Learning about AIACC-AGSpeed | Install and Use AGSpeed

AIACC-AGSpeed (AGSpeed) is designed to optimize the computing performance of PyTorch models on Alibaba Cloud GPU-accelerated compute-optimized instances. Compared to AIACC, AGSpeed delivers imperceptible computing optimization. This article describes how to install and use AGSpeed.

Prerequisites

An Alibaba Cloud GPU-accelerated instance that meets the following requirements is created:

The OS is Alibaba Cloud Linux, CentOS 7.x and later, or Ubuntu 16.04 and later.

An NVIDIA driver and CUDA 10.0 or later are installed.

Supported Versions

AGSpeed supports Python, PyTorch, and CUDA versions. The following table describes the supported versions.

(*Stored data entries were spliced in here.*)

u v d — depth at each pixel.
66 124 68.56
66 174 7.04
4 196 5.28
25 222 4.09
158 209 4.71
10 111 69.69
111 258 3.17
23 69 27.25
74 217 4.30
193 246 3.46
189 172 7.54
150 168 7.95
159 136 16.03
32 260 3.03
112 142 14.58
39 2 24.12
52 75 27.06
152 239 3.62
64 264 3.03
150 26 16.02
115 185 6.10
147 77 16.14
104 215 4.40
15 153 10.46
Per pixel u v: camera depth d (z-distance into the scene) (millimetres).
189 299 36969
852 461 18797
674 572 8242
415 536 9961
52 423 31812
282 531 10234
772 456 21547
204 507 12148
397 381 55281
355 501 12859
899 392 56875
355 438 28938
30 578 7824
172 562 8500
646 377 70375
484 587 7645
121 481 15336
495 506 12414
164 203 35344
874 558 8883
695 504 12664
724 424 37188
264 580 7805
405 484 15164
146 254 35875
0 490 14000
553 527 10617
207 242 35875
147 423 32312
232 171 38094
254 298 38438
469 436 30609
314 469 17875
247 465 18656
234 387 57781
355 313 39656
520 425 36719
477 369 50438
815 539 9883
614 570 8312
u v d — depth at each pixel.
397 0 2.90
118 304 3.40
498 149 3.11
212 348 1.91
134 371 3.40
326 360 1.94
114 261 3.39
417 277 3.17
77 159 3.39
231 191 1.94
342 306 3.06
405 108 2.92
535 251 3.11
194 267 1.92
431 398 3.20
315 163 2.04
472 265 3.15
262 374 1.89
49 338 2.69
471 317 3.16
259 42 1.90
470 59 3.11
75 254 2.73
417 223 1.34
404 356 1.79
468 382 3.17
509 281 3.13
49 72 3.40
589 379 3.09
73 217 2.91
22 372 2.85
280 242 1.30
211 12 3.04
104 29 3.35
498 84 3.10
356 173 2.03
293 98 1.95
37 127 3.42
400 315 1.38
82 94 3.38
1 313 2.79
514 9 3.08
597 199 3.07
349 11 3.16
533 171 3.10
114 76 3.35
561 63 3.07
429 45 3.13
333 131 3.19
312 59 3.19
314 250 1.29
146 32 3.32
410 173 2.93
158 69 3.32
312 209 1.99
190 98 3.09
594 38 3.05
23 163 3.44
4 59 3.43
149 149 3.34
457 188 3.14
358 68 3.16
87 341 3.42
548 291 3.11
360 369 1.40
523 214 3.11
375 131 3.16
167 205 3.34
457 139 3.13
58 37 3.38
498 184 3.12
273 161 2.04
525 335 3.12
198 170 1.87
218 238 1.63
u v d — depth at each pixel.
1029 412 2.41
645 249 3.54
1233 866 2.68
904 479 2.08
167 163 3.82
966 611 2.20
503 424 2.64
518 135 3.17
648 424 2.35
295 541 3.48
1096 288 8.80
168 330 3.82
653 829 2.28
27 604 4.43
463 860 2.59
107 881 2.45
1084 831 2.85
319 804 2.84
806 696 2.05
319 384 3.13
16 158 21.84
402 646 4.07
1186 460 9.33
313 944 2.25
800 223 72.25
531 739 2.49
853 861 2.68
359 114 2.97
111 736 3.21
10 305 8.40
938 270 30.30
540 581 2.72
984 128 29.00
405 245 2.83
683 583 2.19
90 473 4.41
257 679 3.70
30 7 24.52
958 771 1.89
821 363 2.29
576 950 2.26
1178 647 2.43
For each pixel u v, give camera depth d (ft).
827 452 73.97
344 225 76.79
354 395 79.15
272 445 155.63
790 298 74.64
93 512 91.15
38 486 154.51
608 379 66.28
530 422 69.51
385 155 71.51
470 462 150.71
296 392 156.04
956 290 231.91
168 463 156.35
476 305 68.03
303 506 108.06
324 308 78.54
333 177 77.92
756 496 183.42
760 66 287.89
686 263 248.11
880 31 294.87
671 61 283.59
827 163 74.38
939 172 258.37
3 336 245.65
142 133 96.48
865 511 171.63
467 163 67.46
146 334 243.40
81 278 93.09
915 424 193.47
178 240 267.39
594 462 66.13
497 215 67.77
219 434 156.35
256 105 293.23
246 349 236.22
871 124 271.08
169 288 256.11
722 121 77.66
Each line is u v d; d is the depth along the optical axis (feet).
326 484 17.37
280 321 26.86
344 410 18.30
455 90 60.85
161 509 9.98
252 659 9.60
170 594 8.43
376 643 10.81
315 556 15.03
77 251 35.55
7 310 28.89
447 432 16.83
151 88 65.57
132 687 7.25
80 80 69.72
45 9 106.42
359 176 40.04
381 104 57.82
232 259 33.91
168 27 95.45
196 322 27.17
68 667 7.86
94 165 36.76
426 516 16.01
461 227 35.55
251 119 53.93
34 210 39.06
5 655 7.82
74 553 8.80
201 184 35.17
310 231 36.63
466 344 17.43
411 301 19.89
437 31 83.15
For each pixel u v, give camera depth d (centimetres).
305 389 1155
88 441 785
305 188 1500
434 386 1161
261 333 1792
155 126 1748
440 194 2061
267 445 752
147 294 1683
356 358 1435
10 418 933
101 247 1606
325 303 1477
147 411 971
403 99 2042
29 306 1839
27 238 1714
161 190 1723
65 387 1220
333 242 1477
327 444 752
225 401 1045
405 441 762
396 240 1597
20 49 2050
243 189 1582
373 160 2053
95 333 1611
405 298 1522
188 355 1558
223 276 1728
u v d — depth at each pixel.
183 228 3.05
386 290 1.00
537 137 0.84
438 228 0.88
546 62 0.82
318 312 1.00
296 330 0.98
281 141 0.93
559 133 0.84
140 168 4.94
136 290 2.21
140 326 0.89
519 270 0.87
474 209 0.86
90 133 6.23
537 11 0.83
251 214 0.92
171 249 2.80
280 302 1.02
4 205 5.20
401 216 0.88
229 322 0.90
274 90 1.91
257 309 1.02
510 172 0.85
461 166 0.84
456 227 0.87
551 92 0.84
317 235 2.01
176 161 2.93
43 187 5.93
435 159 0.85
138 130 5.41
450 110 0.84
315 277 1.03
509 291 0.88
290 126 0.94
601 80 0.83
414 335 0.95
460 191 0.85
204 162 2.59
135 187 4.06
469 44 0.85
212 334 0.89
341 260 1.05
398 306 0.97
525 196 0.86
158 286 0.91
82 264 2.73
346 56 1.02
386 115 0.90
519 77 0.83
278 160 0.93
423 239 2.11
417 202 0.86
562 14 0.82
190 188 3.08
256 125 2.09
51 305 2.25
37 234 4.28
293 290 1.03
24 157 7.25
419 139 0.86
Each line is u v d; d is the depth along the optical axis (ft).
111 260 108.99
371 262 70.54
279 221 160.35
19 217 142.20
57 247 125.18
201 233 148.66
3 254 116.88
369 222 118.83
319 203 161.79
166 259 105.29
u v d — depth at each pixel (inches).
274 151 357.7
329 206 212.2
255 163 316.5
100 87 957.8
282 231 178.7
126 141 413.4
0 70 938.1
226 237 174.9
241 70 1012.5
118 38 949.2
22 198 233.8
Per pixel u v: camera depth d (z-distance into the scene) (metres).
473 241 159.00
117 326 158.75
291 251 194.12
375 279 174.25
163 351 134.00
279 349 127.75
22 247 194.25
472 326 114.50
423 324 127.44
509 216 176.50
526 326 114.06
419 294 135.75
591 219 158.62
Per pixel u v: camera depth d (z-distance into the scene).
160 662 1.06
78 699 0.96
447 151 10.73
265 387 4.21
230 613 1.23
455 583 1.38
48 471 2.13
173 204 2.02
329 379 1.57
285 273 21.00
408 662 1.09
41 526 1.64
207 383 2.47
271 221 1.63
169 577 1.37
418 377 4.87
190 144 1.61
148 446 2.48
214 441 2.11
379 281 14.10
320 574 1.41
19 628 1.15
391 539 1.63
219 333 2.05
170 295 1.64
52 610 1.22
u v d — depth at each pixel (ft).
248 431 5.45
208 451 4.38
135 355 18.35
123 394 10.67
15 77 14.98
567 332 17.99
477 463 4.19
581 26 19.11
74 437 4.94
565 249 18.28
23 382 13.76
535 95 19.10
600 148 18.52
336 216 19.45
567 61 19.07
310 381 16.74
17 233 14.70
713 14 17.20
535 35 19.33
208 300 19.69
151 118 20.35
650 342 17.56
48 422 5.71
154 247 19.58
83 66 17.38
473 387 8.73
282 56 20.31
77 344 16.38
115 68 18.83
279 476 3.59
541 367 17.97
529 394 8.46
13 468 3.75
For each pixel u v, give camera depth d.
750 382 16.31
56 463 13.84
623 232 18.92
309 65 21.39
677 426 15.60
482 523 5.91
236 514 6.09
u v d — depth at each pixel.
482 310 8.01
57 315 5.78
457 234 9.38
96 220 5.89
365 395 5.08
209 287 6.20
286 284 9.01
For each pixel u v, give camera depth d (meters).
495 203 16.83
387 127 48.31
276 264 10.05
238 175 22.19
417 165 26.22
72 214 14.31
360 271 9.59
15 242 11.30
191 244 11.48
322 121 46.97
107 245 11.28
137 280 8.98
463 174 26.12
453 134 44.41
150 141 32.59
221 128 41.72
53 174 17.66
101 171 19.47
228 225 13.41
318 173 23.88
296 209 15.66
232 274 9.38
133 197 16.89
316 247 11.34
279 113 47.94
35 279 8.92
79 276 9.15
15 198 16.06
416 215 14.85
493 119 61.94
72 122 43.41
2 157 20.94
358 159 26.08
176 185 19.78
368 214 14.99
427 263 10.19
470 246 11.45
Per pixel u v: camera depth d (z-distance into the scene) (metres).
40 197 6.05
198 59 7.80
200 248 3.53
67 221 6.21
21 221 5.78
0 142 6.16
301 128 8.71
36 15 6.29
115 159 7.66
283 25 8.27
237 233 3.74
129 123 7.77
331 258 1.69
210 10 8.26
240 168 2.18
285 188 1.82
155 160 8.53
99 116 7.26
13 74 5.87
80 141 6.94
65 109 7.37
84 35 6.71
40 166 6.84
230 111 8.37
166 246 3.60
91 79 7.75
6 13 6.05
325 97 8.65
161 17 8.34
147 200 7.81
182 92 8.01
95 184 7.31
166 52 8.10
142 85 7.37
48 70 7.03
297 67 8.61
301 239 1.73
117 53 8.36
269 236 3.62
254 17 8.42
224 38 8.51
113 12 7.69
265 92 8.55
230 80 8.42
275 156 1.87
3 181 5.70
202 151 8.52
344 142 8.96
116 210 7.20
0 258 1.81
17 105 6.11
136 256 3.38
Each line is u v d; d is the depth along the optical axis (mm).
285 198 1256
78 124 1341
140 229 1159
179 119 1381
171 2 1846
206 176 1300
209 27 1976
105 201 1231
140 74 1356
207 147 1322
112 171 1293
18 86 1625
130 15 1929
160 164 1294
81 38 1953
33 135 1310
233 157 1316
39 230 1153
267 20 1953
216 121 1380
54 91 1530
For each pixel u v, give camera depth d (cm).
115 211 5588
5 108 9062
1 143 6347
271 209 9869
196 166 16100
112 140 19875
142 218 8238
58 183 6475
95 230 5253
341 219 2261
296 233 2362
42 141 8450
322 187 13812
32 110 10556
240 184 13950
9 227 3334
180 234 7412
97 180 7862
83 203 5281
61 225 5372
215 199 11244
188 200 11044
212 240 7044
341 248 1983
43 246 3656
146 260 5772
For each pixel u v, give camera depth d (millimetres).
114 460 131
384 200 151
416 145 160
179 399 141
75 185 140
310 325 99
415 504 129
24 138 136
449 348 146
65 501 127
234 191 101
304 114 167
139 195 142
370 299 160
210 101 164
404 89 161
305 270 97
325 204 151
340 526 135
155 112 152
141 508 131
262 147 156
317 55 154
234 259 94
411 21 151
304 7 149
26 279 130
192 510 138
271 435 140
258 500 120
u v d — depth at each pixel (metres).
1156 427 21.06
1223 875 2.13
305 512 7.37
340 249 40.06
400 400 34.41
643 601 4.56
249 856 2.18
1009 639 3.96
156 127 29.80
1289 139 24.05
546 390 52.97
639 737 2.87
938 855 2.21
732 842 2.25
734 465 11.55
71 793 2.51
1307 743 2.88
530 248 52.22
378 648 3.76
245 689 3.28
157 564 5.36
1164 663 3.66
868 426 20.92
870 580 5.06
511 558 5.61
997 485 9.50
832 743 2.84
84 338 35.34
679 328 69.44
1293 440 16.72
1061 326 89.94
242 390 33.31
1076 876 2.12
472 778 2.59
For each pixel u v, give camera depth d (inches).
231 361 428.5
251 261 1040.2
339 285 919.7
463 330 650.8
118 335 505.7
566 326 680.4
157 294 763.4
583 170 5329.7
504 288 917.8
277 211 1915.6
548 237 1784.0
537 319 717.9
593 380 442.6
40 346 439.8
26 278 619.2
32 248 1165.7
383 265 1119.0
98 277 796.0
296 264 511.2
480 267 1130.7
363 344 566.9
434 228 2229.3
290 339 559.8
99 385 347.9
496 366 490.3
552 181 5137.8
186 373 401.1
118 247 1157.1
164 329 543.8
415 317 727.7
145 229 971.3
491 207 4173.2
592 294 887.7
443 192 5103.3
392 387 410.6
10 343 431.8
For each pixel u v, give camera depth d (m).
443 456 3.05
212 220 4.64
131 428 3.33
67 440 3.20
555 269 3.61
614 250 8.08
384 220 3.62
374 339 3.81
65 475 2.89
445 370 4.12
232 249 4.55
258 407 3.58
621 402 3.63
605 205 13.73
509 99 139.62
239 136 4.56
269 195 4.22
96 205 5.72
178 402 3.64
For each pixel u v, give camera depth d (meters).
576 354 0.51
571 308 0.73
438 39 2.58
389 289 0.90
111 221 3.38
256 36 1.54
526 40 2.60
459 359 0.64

Python	PyTorch	CUDA	Download link
3.7	1.12.0	11.3	wheel package (torch1.12.0_cu113-cp37)
	1.12.0	11.6	wheel package (torch1.12.0_cu116-cp37)
	1.12.1	11.3	wheel package (torch1.12.1_cu113-cp37)
	1.12.1	11.6	wheel package (torch1.12.1_cu116-cp37)
3.8	1.12.0	11.3	wheel package (torch1.12.0_cu113-cp38)
	1.12.0	11.6	wheel package (torch1.12.0_cu116-cp38)
	1.12.1	11.3	wheel package (torch1.12.1_cu113-cp38)
	1.12.1	11.6	wheel package (torch1.12.1_cu116-cp38)
3.9	1.12.0	11.3	wheel package (torch1.12.0_cu113-cp39)
	1.12.0	11.6	wheel package (torch1.12.0_cu116-cp39)
	1.12.1	11.3	wheel package (torch1.12.1_cu113-cp39)
	1.12.1	11.6	wheel package (torch1.12.1_cu116-cp39)

Install AGSpeed

1. Download the wheel package.

Select the wheel package that matches the version of Python, PyTorch, and CUDA installed on your machine. For more information, see the table above.

2. Run the following command to install AGSpeed.

Run the pip install command to install AGSpeed in your environment.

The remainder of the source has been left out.